Sin duda la cima de la creación de su autor.

★★★☆☆ Buena

El catalán José Ramón Larraz como tantos otros dedicados al terror de serie b vivió sus mejores momentos desde mediados de los setenta a mediados de los ochenta. En esos momentos realizaba lo más salvable de su labor, incluso se pueden considerar filmes realmente interesantes. Estigma en 1980 y en 1982 la que sin duda es su mejor obra Los Ritos sexuales del diablo, ambas con el rostro de una de sus musas Helga Liné.

Por desgracia el hombre termino realizando obras tan terribles como Sevilla Connection (1992) para lucimiento de los morancos o la pésima Descanse en piezas en 1987. Por eso es de suponer que fuera de los dos títulos comentados su filmografía es prescindible. Moviéndose de forma descarada en los 70 en el erótico que le mantuviera con buenas recaudaciones aunque las críticas no le fueran favorables. Directores de la explotación de la época que sin embargo no pocas veces sorprenden con elogiosos débitos en el peregrinaje del celuloide de alcantarilla donde se ganaban la vida.

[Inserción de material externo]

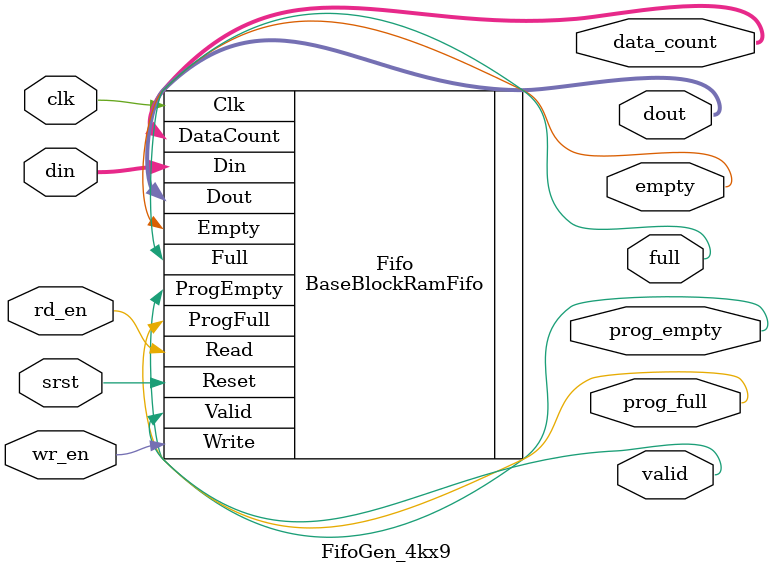
<source format=v>
/*
	FifoGen_4kx9.v: Behavior version of 4kx9 block RAM FIFO

		  Ted Rossin  9-27-2024
	  		     11-07-2024 

     Note: 
*/

`timescale 1ns / 1ps

module FifoGen_4kx9(
     input clk
    ,input srst
    ,input[8:0] din
    ,input wr_en
    ,input rd_en
    ,output[8:0] dout
    ,output valid
    ,output full
    ,output empty
    ,output prog_empty
    ,output[11:0] data_count
    ,output prog_full
);

    BaseBlockRamFifo #(
         .FirstWordFall(0)
	,.BuiltIn(0)
	,.Width(9)
	,.ProgFullValue(14)
	,.ProgEmptyValue(5)
	,.DataCountWidth(12)
	,.Depth(4096)
    ) Fifo(
     	 .Clk(clk)
    	,.Reset(srst)
    	,.Write(wr_en)
    	,.Read(rd_en)
    	,.Din(din)
    	,.Dout(dout)
    	,.ProgFull(prog_full)
    	,.ProgEmpty(prog_empty)
    	,.DataCount(data_count)
    	,.Empty(empty)
    	,.Valid(valid)
    	,.Full(full)
    );
endmodule

</source>
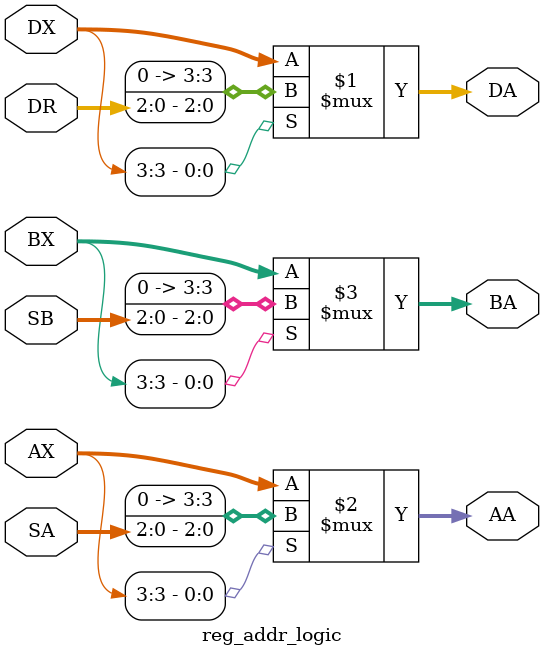
<source format=v>
`timescale 1ns / 1ps
module reg_addr_logic(
    input [2:0] DR,
    input [2:0] SA,
    input [2:0] SB,
    input [3:0] AX,
    input [3:0] BX,
    input [3:0] DX,
    output [3:0] DA,
    output [3:0] AA,
    output [3:0] BA
    );
	 
	 assign DA = (DX[3]?{1'b0,DR}:DX);
	 
	 assign AA = (AX[3]?{1'b0,SA}:AX);
	 
	 assign BA = (BX[3]?{1'b0,SB}:BX);


endmodule

</source>
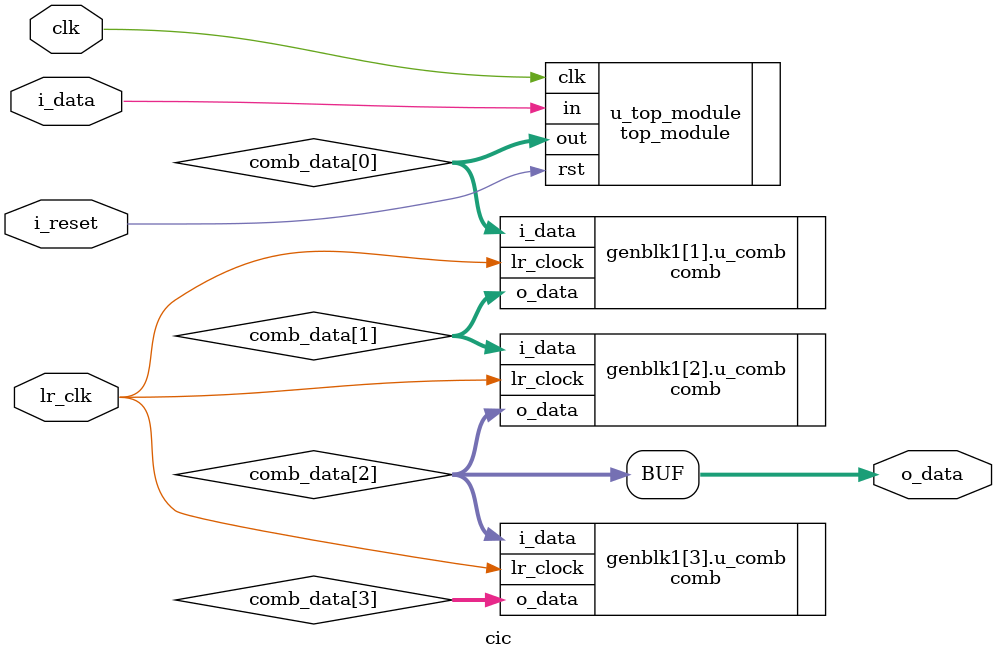
<source format=v>
module cic (
    clk,
    lr_clk,
    i_reset,
    i_data,
    o_data,
    );
    
    parameter IW=19, OW=19, R=16, N=3;
    
    /*
    Morgan note
    N is number of cascade stages (comb-integrator pairs) (3?)
    R is number decimation factor
    */
    input wire clk;
    input wire lr_clk, i_reset, i_data;
    
    output wire [(OW-1):0] o_data;
    wire [(IW-1):0] mid_data;
    wire [(OW-1):0] comb_data [0:N];


    genvar j;
    generate
        //Integrators
        top_module u_top_module(
            .clk(clk),
            .in(i_data),
            .rst(i_reset),
            .out(comb_data[0])
        );

        //combs
        
        for (j=1; j<=N; j=j+1) begin
            // comb #(
            //     .IW(IW),
            //     .OW(OW),
            //     .N(1*R/R)) 
            comb u_comb (
                .lr_clock(lr_clk),
                .i_data(comb_data[j-1]),
                .o_data(comb_data[j])
            );

        end
    endgenerate

assign o_data = comb_data[N-1]; //N-1

endmodule

</source>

Estigma es toda una sorpresa ya que por una vez Larraz se preocupa de contar una historia dejando por debajo elementos eróticos estando por una vez en primera línea los aspectos terroríficos de un guión ambicioso. Conjugar de forma correcta la tormentosa relación Madre e Hijo con los poderes de este rallando dentro de lo cánones religiosos con los estigmas de protagonistas es una apuesta valiente del que sale decentemente favorable gracias a la habilidad del realizador de transmitir el desconcierto y la turbiedad del personaje principal. Bien es verdad que la fotografía es plana, sin apenas aportar colorido, la puesta en escena es deudora de un telefilme de serie b. La banda sonora es machacona con una única partitura y el realizador de vez en cuando nos obsequia con algunos encuadres imposibles sin olvidar ciertos Zooms característicos. Las interpretaciones irregulares siendo el mejor aporte la solidez del buen actor Emilio Gutiérrez Caba que acaba de estrenar Paisito.

Todos estos defectos no son óbice para disfrutar de sus grandes virtudes, es innegable la angustia que provocan ciertas visiones que van dañando poco a poco a nuestro protagonista, se entra dentro de estamentos macabros jugando loablemente con la ambigüedad del individuo, sin dejar claro si nos enfrentamos a alguien malvado o acaso una victima de las circunstancias que le rodean. Sin duda la cima de la creación de su autor siempre movido en derroteros poco ambiciosos, es capaz dentro de sus limitaciones de crear una obra extraña con una historia bien desarrollada dentro del terror hispano sobrenatural.
Lo mejor: La ambigüedad del protagonista, el guión.
Lo peor: Ciertos aspectos técnicos y algunas actuaciones.